Fondateur du Théâtre-école de la Lance et des Baronnies.
ALERTE! Un petit théâtre va fermer…
ALERTE! Un petit théâtre va fermer !
Déracinez un théâtre et c’est une ombre qui apparait !
Voici ce que j’écrivais en-tête de la pétition, qui a recueilli 500 signatures, pour soutenir l’âme de ce lieu, notre amie Muriel, et faire tout ce qui était possible pour que ce théâtre ne disparaisse pas. Et que surtout, dans cet espace rural, soit maintenu un lieu de fraternité et d’échange culturel.
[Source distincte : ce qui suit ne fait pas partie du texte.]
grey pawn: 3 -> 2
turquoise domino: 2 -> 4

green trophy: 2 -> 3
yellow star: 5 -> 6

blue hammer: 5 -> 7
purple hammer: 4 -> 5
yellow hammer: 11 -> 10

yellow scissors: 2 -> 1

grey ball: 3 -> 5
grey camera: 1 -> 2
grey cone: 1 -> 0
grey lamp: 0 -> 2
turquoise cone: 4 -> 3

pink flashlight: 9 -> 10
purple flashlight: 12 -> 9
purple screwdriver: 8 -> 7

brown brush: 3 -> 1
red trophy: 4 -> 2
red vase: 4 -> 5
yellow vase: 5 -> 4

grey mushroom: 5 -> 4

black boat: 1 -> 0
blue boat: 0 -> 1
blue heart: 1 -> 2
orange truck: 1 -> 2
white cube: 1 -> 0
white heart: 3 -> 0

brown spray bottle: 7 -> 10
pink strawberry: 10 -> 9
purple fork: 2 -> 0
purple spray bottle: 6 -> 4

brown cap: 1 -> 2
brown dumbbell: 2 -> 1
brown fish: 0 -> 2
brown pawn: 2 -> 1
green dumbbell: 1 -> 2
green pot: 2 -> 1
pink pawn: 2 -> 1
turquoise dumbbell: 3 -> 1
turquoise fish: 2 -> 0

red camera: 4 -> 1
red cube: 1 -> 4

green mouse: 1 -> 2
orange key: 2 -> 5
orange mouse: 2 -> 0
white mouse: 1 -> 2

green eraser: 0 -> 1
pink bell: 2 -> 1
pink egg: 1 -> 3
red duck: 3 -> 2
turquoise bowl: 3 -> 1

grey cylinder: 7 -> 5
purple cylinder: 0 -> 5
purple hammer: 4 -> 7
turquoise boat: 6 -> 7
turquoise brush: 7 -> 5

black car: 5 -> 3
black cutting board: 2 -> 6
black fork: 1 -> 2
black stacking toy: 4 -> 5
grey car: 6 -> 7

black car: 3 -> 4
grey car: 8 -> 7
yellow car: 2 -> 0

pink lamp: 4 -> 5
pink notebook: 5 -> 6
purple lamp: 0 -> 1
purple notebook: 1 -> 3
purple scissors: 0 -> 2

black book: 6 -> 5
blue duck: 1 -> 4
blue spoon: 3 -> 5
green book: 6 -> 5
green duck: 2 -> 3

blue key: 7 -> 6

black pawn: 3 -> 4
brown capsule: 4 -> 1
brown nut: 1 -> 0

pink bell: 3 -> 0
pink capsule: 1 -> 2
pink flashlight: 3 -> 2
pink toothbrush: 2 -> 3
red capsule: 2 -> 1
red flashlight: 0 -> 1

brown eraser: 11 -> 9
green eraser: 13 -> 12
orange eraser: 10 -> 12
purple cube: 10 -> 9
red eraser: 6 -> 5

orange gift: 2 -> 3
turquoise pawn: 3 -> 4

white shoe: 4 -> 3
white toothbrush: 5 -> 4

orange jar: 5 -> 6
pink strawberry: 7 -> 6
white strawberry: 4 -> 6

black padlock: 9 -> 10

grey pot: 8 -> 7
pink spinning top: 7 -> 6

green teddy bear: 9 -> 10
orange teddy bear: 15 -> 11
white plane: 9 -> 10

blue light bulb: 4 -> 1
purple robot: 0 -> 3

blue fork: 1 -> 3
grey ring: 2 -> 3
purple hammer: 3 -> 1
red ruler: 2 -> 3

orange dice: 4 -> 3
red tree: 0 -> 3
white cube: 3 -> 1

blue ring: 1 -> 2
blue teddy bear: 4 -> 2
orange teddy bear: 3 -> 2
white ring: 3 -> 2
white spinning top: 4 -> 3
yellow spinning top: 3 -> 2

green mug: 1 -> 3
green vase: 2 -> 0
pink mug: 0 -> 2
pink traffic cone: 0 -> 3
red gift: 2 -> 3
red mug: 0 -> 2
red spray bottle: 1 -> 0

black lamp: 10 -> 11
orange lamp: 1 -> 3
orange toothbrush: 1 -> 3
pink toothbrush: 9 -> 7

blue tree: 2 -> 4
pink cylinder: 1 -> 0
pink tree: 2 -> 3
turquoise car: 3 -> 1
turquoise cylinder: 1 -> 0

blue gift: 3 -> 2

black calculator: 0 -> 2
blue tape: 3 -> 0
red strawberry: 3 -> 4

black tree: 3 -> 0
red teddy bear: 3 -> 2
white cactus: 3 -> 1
Que soient remerciés tous les signataires. Par leur geste amical, ils ont témoigné leur attachement à l’essor d’une culture vivante dans ce lieu où professionnels et amateurs se produisaient devant un nombreux public.
Mais hélas ! « Le petit Dauphin est malade, le petit Dauphin va mourir » écrivait Alphonse Daudet. Le Théâtre des 2M ferme ses portes ce Jeudi 31 Mai au soir.